Fair and Explainable Pregnancy Risk Prediction for Underserved Muslim Communities
Abstract
This proposal presents a Track 3 shared machine learning competition for the 6th MusiML Workshop 2026 focused on early pregnancy risk prediction in underserved Muslim communities. Maternal, neonatal and child health outcomes in underserved Muslim communities remain critically poor, particularly in low-resource regions such as Zanzibar, Tanzania. Limited antenatal care access, gender-sensitive healthcare barriers and Ramadan-related nutritional challenges continue to delay timely medical intervention.
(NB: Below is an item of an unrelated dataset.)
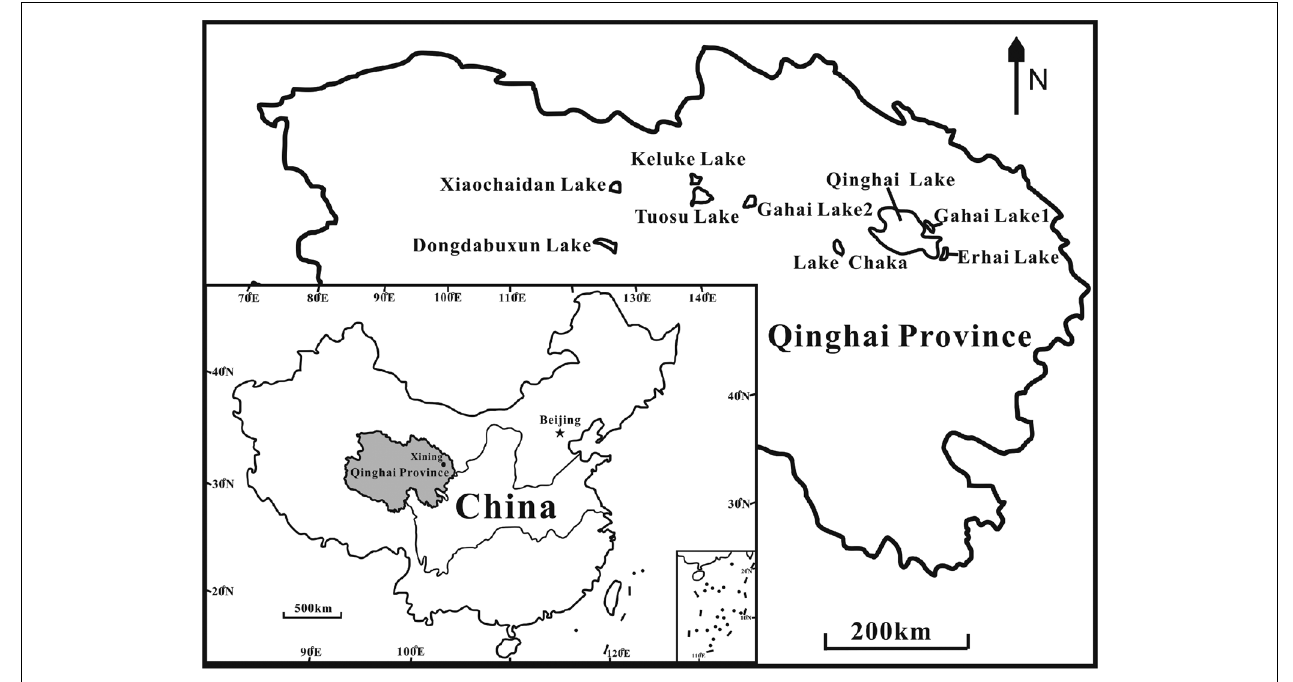
FIGURE 1 |A geographic map showing the locations of the studied lakes on the Qinghai–Tibet Plateau, China.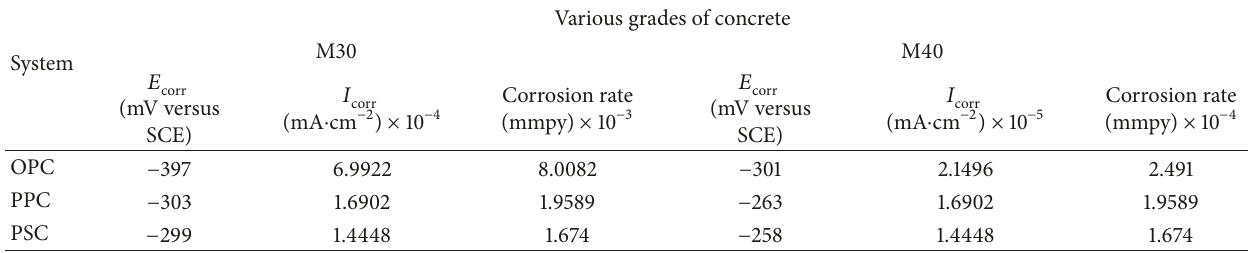
Table 6: Potentiodynamic polarization parameters for the corrosion of rebar embedded in OPC, PPC, and PSC M40 grade concrete (90-day cured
Rooted in Islamic principles that regard maternal wellbeing as a religious obligation, the proposed shared task challenges participants to develop culturally informed, fair, explainable and computationally efficient AI models for identifying high-risk pregnancies early using maternal healthcare records, antenatal care history, maternal nutrition indicators, socioeconomic variables, healthcare accessibility information and clinical risk factors including proxies for religious practices (e.g., fasting during Ramadan, modesty preferences affecting care-seeking). Models will be evaluated using F1-score and AUC-ROC as primary metrics, with secondary evaluation across fairness, robustness, explainability and cultural appropriateness dimensions. Standardized preprocessing pipelines and open baseline implementations will be publicly released to support reproducible experimentation. This challenge ultimately advances responsible healthcare AI research while promoting equitable predictive modeling trusted within Muslim-majority communities.